Emissions, synergy between brands and subcontractors decisive for the cut
3' min read
3' min read
Fashion is responsible for about 10% of the total greenhouse gas emissions into the atmosphere. And, according to the Ellen MacArthur Foundation, it alone exceeds those of the maritime and aviation industries. Today, the fashion industry is facing complex economic and business conditions. The European Union's commitment to sustainability is also slowing down, with the aim of rebalancing environmental impact reduction with industrial competitiveness. Among the objectives that Brussels has not, for the time being, postponed or revised, are the decarbonisation targets: Europe is still aiming to be the first zero-emission continent in 2050 and, in order to cut the ambitious target, is aiming to cut emissions by 55% (compared to 1990) in 2030 and reach -90% in 2040. The challenge, therefore, is still ongoing and companies in the fashion industry continue to work in this direction.
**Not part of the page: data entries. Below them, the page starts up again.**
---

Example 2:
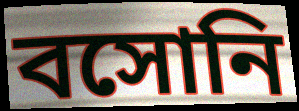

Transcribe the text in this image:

বসোনি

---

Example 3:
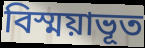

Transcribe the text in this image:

বিস্ময়াভূত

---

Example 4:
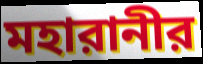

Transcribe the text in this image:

মহারানীর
Focus on high impact Tier 2 suppliers
The crux of the matter is once again the supply chain: according to a recent McKinsey paper, so-called Tier 2 suppliers, who could be called Tier 1 subcontractors, produce between 45% and 70% of the emissions identified as Scope 3, i.e. greenhouse gases that are emitted not by the company but by its supply chain. Many companies do not have a direct relationship with the entire supply chain - beyond their first point of contact, Tier 1 suppliers, who are usually packagers - but according to McKinsey, reducing emissions from Tier 2 suppliers would have huge payoffs, all costs being equal: the consultancy speaks of up to a 50 per cent reduction in Tier 2 emissions in a near-neutral manner with a production cost increase limited to +1 per cent. To achieve this, suppliers would be required to use technical decarbonisation levers including renewable energy sources such as solar panels: Tier 2 suppliers, again according to McKinsey, can achieve cost savings of up to $250 per metric tonne of carbon dioxide equivalent (CO2e).
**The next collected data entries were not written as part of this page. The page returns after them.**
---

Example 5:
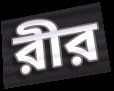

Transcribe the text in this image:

রীর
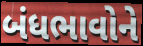
બંધભાવોને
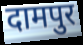
दामपुर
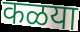
कळया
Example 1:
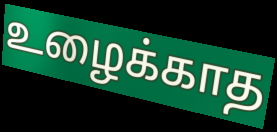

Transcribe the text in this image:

உழைக்காத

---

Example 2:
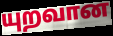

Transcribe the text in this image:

யுறவான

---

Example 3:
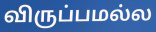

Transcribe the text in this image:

விருப்பமல்ல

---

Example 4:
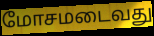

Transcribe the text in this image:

மோசமடைவது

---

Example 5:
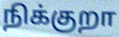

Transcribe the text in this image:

நிக்குறா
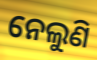
ନେଲୁଣି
Decarbonisation under the tariff test: supply chain at the centre
"Decarbonisation is very challenging," explains Gemma D'Auria, senior partner McKinsey and global leader of the Apparel, Fashion and Luxury sector for the firm, "but focusing on Tier 2 allows a substantial cut in emissions in an efficient manner. The complex historical period may take attention away from sustainability issues, but it imposes a reflection on the protection of the supply chain: 'In these periods of extreme volatility we tend to think about contingency and less about the medium to long term,' continues D'Auria. 'For some months now sustainability has been downgraded among the priorities, but to leave these challenges behind would be risky, given that the industry is among the most impactful. Tariffs could force the industry to rethink the supply chain and, going back to our work on decarbonisation, to make it more efficient in terms of both costs and emissions'. According to D'Auria, 'the first important lever for decarbonisation is synergy: brands should act as conductors, involving all stakeholders, calculating the relationship between costs and benefits at each level. They should also build long-term relationships with suppliers, who should be trained in this sense'. Then there are the financial incentives: "The most virtuous suppliers can be rewarded as such, perhaps acting as intermediaries and guarantors with banking institutions to obtain financial support for their suppliers".
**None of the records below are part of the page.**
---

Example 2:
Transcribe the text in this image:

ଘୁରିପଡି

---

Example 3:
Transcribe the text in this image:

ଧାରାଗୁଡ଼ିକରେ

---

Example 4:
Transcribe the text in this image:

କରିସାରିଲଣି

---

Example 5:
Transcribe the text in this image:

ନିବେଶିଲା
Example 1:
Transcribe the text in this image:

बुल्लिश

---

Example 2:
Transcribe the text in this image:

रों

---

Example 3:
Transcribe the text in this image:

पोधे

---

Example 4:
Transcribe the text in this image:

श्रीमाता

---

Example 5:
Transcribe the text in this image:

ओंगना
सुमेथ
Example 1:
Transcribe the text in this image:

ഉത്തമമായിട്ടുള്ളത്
Brand and supplier synergies on the rise according to Y-Hub
.Confirmation that greater synergies within the supply chain are not just a good omen but are really, albeit slowly, taking place, comes from Francesca Rulli, co-founder of Y-Hub, the holding company, in which Brunello Cucinelli and Claudio Rovere also have a stake, which deals with supply chain traceability, environmental impact measurement and also consultancy in sustainable transformation, with a focus on Italian SMEs, but also in direct dialogue with the big brands for which these small companies produce: "There are small signs: we are starting to see brands recognise the ESG assessment from a strategic perspective and thus reward the most virtuous suppliers," says Rulli, "and then we see companies co-investing to help the supplier improve its environmental impact.